De liefste machine ooit uitgevonden
Willem Frederik Hermans hield er twee bevallige maitresses op na, twee wonderlijke wezens waarover hij met liefde heeft geschreven: de kat en met een licht streepje voor, de schrijfmachine. De liefste machine ooit uitgevonden. Onder deze toepasselijke titel, ontleend aan een passage in de roman Uit Talloos veel miljoenen, werd in 1996 de collectie schrijfmachines van Hermans tentoongesteld. Hermans had zich over de machines ontfermd, hen gered van het armzalige lot roestig te moeten weg kwijnen op vlooienmarkten in verregende steden als Brussel en Parijs. Hij nam ze op in een harem van schrijfmachines, ongeveer 160 genotsmachines in totaal. Zoals dat vaak gaat in een harem, draaiden de rollen om toen de behaagzieke schrijfmachines begonnen te zeuren tegen de schepper van het sadistische universum. Het ging zelfs zover dat Hermans stemmetje begon te horen: “Ik, ik, ik, ik ook ‘ns een meesterwerk schrijven! Dan krijg ik gewetensbezwaren. Het liefst schrijf ik op al mijn schrijfmachines tegelijk.”(interview met WFH, Trouw 6 februari 1993).

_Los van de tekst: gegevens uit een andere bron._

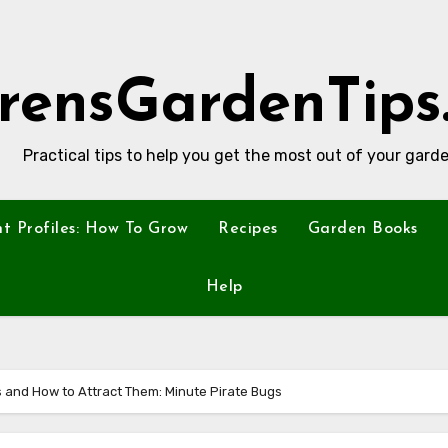
rensGardenTips
Practical tips to help you get the most out of your garde
nt Profiles: How To Grow
Recipes
Garden Books
Help
ts and How to Attract Them: Minute Pirate Bugs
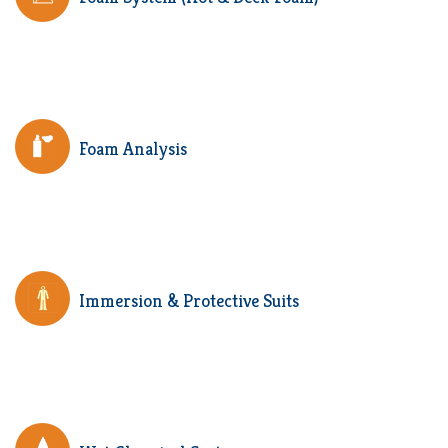
Foam Analysis
Immersion & Protective Suits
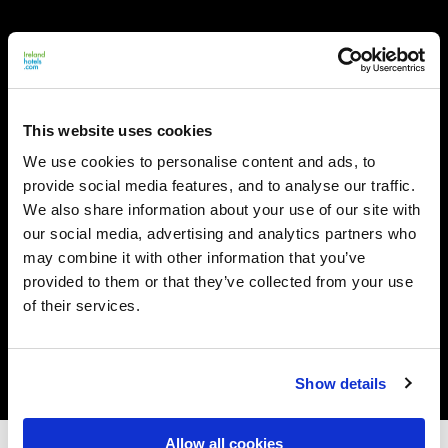
This website uses cookies
We use cookies to personalise content and ads, to
provide social media features, and to analyse our traffic.
We also share information about your use of our site with
our social media, advertising and analytics partners who
may combine it with other information that you’ve
provided to them or that they’ve collected from your use
of their services.
Show details
Allow all cookies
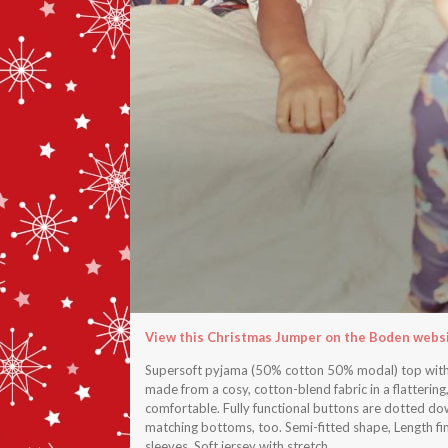
View this Christmas Jumper on the Boden webs
Supersoft pyjama (50% cotton 50% modal) top with y
made from a cosy, cotton-blend fabric in a flattering,
comfortable. Fully functional buttons are dotted down
matching bottoms, too. Semi-fitted shape, Length fini
sleeves, Soft jersey with stretch.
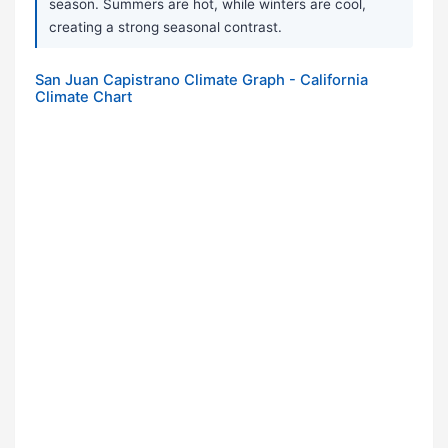
season. Summers are hot, while winters are cool,
creating a strong seasonal contrast.
San Juan Capistrano Climate Graph - California
Climate Chart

In hetzelfde interview waarin hij bovenstaande onthulling deed, verklapte Hermans dat hij graag eens een boek wilde schrijven met de titel ‘De genetica van de Schrijfmachine.’ Een geschiedenis van de schrijfmachine vanuit een darwinistisch oogpunt. De machine als organisme. Een interessante benadering die in de film Naked Lunch resoneert. Deze film is losje gebaseerd op het leven van junkie/schrijver William S. Burroughs en zijn cultroman Naked Lunch. Een natte droom van een film voor avontuurlijk ingestelde schrijfmachine-fanaten. In Naked Lunch verzeilt een schrijver, genaamd Bill Lee, in de Interzone, een plaats waar waan en werkelijkheid door elkaar heen lopen. Daar waar schrijfmachines muteren in insectoïde verschijningsvormen, en zelfs erotische organen ontwikkelen. Voor de ware liefhebber dus! Onvergetelijk is de scene waarin de Clark-Nova schrijfmachine van Bill Lee, de Martinelli typemachine van een rivaliserende schrijver vermoordt. De scene illustreert hoe schrijver en schrijfmachine partners in crime kunnen worden, een subversieve alliantie in Burroughs’ nachtmerrieachtige verbeelding. De namen van de schrijfmachines in Naked Lunch klinken als een klok, en lange tijd nam ik dan ook aan dat de Clark-Nova (“It has mythic resonance“), de Martinelli en de Krupp Dominator (voor al uw sado-masochistisch typewerk) daadwerkelijk bestonden, tot ik er onlangs achter kwam dat deze namen uit de duim zijn gezogen! Overigens heeft Burroughs het manuscript van Naked Lunch niet zelf getypt, maar hij heeft dat laten doen door een ghost typist, ene Jack Kerouac. Dezelfde schrijver die zijn Beat klassieker On the Road typte op een ellenlange rol papier. Ideaal om maar door te blijven typen, uren achter elkaar, vooral als de stream-of-consciousness koorts je te pakken heeft.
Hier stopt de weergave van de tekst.